**Ausgewählter Text**:
***
In der «Welt» bespricht Hendrik Werner den Wettbewerb, mit dem «das schönste bedrohte Wort» gekürt werden soll. Nun sind Schöne Wörter, ob bedroht oder nicht, eine Geschmackssache. Und ein offiziell gekrönter Anachronismus erst recht. Vor allem, wenn er zur Vermeidung seines natürlichen Todes künstlich beatmet wird. Was aber nützt der deutschen Sprachgemeinschaft ein beglaubigtes Retro-Wort, für das sie - tempora mutantur - leider keine Verwendung mehr hat?
***
(Extrahierte Dateneinträge)
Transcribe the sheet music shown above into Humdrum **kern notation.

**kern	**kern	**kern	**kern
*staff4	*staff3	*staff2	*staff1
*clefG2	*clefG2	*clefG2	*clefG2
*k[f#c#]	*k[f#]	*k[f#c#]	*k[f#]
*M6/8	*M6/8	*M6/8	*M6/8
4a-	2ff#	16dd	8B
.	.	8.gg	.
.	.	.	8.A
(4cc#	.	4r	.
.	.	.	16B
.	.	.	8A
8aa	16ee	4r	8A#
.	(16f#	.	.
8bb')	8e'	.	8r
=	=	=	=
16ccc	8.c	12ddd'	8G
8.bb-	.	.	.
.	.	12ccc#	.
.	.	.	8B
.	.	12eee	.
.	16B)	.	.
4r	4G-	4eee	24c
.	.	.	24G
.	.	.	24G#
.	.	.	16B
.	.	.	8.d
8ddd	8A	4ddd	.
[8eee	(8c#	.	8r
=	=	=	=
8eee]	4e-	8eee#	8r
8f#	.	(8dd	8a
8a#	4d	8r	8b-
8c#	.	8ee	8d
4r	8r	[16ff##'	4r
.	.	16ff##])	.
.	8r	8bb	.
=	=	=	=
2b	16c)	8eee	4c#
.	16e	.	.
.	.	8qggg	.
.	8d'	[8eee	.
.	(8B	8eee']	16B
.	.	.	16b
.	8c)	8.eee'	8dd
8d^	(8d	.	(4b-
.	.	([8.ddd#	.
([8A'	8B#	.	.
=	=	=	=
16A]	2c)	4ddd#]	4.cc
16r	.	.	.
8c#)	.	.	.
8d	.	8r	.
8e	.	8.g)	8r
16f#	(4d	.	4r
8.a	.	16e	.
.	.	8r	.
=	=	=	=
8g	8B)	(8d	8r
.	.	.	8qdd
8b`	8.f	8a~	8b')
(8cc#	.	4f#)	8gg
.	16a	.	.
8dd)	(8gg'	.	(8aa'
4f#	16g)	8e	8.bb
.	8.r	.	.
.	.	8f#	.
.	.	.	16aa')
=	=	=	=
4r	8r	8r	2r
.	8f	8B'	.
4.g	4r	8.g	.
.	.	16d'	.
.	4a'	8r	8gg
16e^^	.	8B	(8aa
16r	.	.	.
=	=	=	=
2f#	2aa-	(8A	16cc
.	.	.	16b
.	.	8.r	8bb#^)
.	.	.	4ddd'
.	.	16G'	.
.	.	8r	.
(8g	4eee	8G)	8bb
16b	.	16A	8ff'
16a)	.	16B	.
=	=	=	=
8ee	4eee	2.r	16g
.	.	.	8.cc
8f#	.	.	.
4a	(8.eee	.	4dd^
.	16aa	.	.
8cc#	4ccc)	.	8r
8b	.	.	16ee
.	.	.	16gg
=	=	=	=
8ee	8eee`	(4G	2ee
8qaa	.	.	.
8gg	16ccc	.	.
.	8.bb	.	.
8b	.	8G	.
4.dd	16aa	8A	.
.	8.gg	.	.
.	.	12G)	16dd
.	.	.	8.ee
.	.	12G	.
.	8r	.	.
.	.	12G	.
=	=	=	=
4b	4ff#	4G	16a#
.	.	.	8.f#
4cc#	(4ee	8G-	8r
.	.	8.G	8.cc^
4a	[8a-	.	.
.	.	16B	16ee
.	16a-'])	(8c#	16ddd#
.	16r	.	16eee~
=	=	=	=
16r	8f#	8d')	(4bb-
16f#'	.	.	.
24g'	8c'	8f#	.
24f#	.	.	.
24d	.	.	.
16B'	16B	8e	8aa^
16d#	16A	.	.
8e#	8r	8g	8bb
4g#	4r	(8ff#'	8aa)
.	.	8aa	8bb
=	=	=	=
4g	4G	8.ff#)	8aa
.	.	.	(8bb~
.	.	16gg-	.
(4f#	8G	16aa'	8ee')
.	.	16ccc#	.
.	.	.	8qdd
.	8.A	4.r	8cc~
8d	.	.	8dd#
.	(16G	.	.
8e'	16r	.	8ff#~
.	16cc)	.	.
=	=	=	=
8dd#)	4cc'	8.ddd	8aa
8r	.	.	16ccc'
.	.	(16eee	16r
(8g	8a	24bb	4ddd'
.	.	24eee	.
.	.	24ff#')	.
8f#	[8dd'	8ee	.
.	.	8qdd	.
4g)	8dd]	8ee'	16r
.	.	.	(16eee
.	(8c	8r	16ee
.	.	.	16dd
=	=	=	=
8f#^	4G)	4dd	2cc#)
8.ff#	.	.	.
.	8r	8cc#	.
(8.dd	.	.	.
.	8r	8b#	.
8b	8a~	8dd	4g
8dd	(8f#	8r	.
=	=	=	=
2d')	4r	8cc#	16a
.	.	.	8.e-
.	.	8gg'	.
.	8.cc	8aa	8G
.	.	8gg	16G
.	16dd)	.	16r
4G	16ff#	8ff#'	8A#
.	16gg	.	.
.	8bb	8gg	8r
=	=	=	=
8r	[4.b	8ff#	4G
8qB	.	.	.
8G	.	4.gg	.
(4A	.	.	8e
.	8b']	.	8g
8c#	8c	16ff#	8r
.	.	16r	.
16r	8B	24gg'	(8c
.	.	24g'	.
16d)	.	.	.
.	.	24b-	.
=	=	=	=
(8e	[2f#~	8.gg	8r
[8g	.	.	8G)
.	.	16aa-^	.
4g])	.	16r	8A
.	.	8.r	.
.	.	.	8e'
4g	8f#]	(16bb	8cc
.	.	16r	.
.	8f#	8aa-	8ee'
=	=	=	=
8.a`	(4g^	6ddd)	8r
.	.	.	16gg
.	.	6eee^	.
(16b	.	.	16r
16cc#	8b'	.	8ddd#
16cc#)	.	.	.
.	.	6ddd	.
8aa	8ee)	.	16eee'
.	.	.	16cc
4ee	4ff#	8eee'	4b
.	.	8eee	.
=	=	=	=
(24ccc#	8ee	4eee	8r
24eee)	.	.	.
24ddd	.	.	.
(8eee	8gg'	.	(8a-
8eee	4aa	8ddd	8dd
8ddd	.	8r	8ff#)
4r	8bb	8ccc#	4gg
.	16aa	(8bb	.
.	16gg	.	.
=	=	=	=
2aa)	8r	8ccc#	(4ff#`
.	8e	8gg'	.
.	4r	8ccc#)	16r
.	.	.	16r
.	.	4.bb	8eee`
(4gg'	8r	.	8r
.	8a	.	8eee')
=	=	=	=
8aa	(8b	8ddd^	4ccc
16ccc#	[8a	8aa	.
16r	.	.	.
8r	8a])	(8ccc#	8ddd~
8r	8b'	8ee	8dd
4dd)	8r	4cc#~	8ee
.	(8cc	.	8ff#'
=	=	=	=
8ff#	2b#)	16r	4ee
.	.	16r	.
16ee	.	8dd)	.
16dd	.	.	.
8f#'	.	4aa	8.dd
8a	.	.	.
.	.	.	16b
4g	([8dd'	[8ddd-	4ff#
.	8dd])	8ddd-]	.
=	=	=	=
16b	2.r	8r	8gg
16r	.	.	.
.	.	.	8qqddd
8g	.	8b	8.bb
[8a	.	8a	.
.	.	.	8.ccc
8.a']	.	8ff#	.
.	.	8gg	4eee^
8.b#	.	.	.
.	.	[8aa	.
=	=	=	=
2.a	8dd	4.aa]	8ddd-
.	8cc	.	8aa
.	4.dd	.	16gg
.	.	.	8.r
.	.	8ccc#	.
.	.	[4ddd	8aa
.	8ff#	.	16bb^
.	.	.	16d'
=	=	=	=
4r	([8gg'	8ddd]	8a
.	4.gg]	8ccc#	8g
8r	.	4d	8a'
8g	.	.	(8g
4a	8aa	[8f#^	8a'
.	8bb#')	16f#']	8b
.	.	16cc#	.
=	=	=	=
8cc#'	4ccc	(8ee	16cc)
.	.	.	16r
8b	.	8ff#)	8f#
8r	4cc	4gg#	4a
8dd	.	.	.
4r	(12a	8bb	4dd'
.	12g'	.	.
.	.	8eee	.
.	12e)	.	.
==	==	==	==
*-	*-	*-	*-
***
**Aufgabe 1**: Wer bespricht im Text über das schönste bedrohte Wort den Wettbewerb, und in welcher Zeitung?
**Aufgabe 2**: Schreibe den Text über das schönste bedrohte Wort im Anschluss an seinen letzten Satz weiter.
Die Einträge stammen aus einer anderen Quelle.

**Erwartete Antwort 1**: Hendrik Werner, in der «Welt».

**Erwartete Antwort 2**:
Ein ähnliches Unbehagen hat vielleicht auch den zweifelnden Werner befallen, der abschliessend meint:
Was bleibet aber, stiften die Dichter. Wer liest, wird sich auch fürderhin seinen sprachlichen Reminiszenzen hingeben können. Das stimmt von A bis Z tröstlich: anheischig, bannig, Cagot, dalli, ehern, fetzig, garstig, hurtig, inkommodieren, Jahresendflügelfigur, knorke, Lümmeltüte, Mumpitz, Nietenhose, Ostpaket, pardauz, Quetschkommode, Remmidemmi, Schweinesystem – wir blenden uns an dieser Stelle aus.
Mit anderen Worten: Was die bewusste Sprachbewahrung mit viel Aufwand zum Teil erreichen könnte, schafft die Literatur schon längst. Und das erst noch nebenbei.